EXERCISE INSTRUCTIONS: Wherever the line with "PSYCHOLOGICAL SERVICES" sits in the listing below, transcribe from it up to and including the line with "2. Proof of", exactly, and leave the remaining lines out.

»»

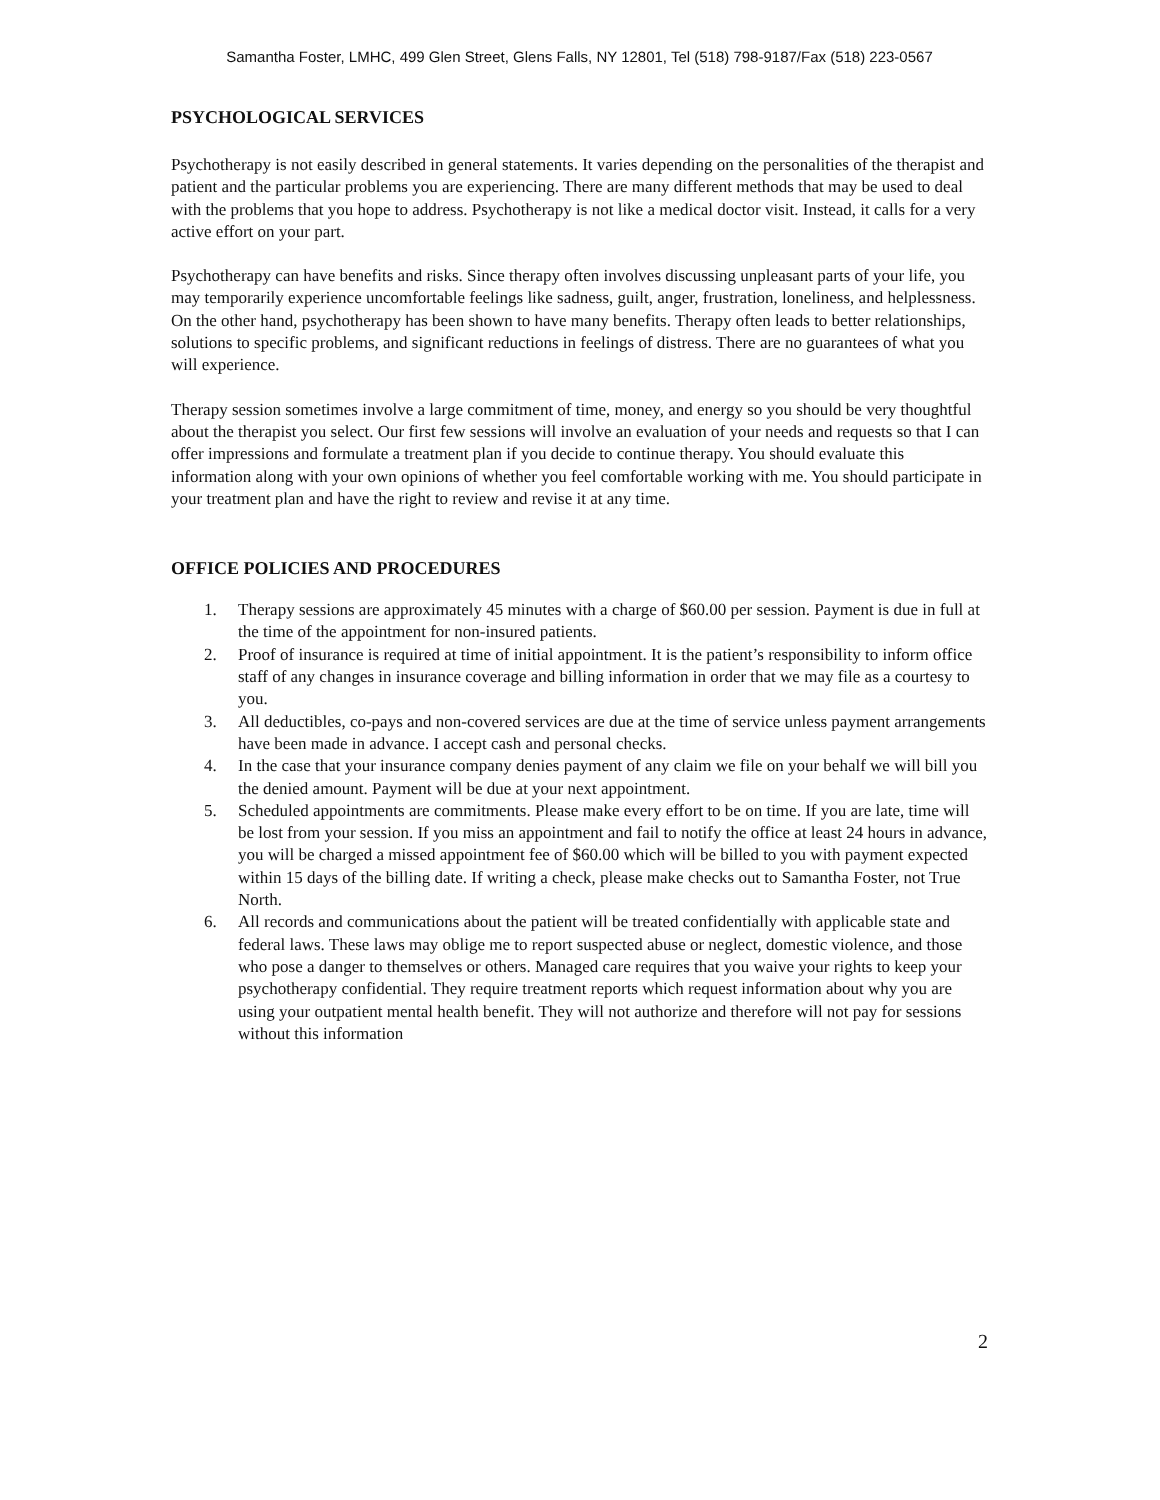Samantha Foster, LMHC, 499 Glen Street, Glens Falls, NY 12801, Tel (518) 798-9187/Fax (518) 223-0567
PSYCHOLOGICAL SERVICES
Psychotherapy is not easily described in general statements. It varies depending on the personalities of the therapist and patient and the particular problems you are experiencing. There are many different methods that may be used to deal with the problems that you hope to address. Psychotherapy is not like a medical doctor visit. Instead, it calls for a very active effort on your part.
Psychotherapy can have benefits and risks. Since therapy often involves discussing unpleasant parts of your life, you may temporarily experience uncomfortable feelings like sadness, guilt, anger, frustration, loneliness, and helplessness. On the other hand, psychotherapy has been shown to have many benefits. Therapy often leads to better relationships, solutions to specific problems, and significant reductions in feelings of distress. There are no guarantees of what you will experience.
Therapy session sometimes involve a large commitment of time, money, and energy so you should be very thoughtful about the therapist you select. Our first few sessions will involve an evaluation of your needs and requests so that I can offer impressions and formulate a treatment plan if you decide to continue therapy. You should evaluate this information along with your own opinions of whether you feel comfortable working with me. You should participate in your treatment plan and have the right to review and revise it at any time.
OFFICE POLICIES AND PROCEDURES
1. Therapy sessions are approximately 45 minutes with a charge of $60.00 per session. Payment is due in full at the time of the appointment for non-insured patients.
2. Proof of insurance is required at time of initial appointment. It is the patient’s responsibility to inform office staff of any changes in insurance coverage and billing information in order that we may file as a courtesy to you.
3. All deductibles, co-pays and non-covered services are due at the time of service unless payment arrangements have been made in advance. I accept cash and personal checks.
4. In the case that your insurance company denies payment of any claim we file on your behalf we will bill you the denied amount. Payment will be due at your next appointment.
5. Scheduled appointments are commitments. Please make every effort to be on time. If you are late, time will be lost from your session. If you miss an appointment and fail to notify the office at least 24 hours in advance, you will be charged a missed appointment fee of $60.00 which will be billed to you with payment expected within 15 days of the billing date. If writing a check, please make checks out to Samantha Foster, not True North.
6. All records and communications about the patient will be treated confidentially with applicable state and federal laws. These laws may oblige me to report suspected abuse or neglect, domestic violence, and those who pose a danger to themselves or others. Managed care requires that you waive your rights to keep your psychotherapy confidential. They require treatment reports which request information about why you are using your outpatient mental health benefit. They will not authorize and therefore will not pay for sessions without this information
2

««

RESPONSE FOR THIS EXERCISE:
PSYCHOLOGICAL SERVICES
Psychotherapy is not easily described in general statements. It varies depending on the personalities of the therapist and patient and the particular problems you are experiencing. There are many different methods that may be used to deal with the problems that you hope to address. Psychotherapy is not like a medical doctor visit. Instead, it calls for a very active effort on your part.
Psychotherapy can have benefits and risks. Since therapy often involves discussing unpleasant parts of your life, you may temporarily experience uncomfortable feelings like sadness, guilt, anger, frustration, loneliness, and helplessness. On the other hand, psychotherapy has been shown to have many benefits. Therapy often leads to better relationships, solutions to specific problems, and significant reductions in feelings of distress. There are no guarantees of what you will experience.
Therapy session sometimes involve a large commitment of time, money, and energy so you should be very thoughtful about the therapist you select. Our first few sessions will involve an evaluation of your needs and requests so that I can offer impressions and formulate a treatment plan if you decide to continue therapy. You should evaluate this information along with your own opinions of whether you feel comfortable working with me. You should participate in your treatment plan and have the right to review and revise it at any time.
OFFICE POLICIES AND PROCEDURES
1. Therapy sessions are approximately 45 minutes with a charge of $60.00 per session. Payment is due in full at the time of the appointment for non-insured patients.
2. Proof of insurance is required at time of initial appointment. It is the patient’s responsibility to inform office staff of any changes in insurance coverage and billing information in order that we may file as a courtesy to you.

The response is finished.